By Celeste Fraser Delgado/MOLI

Relief workers respond to Peruvian earthquake

Some things are simple. Your friend gets caught in the rain, so you lend her dry clothes and a warm blanket. Multiply that situation by, say, 150,000, and the gesture becomes more complicated. Last Wednesday an earthquake in Peru killed more than 600 people and left roughly 150,000 homeless. Help is pouring in from United Nations agencies, global relief organizations, individual countries, and humanitarians the world over. The challenge: how to deliver all those blankets, shoes, medicine, tents, and food to the right place, fast.
According to MSNBC, the Peruvian government is trying to maintain strict control over more than $10 million in aid, including naval vessels full of drinking water, 600 tons of food, 90,000 chlorine tablets, and 25,000 energy bars from Ecuador.
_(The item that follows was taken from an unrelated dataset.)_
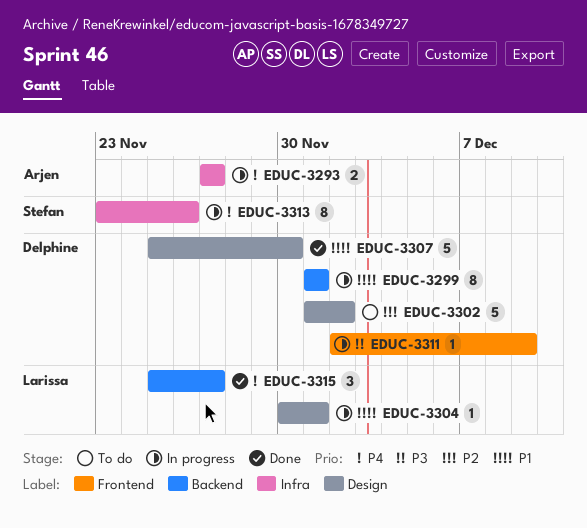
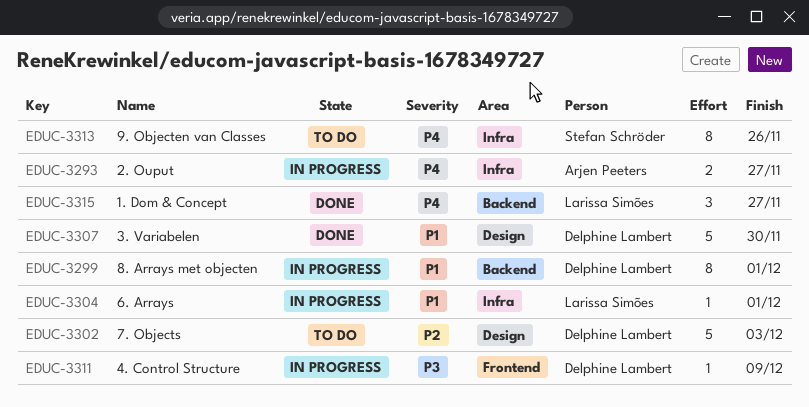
EDUC-3302, due: Dec 2 -> Dec 3
EDUC-3304, label: Design -> Infra
EDUC-3313, status: In progress -> To do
That move that has international agencies like Catholic Relief Services and Oxfam complaining to the Christian Science Monitor about "bottlenecks" in distribution. President Alan Garcia is receiving plenty of help with logistics, though, especially from the United Nations Office of Coordination of Humanitarian Affairs.
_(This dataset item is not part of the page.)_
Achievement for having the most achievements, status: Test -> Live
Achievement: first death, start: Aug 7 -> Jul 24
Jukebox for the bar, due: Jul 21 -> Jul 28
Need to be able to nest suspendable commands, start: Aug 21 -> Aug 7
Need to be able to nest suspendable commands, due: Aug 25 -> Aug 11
For OCHA, disasters are everyday. The agency's wonkish website, ReliefWeb, presents a matter-of-fact view of a world in crisis. Against a dull gray background, there's a map of Hurricane Dean bearing down on Jamaica; a shortlist of emergencies from Afghanistan to Swaziland; headlines announcing breaking catastrophes like "Typhoons Chase Millions of Chinese from Their Homes"; and a list of the latest natural disasters, where in just five days, Peru's earthquake has dropped to number three (behind Typhoon Sepat and Dean).
For each disaster, OCHA collects information from all the governments, NGOs, and individuals working in the area and publishes regular "situation reports."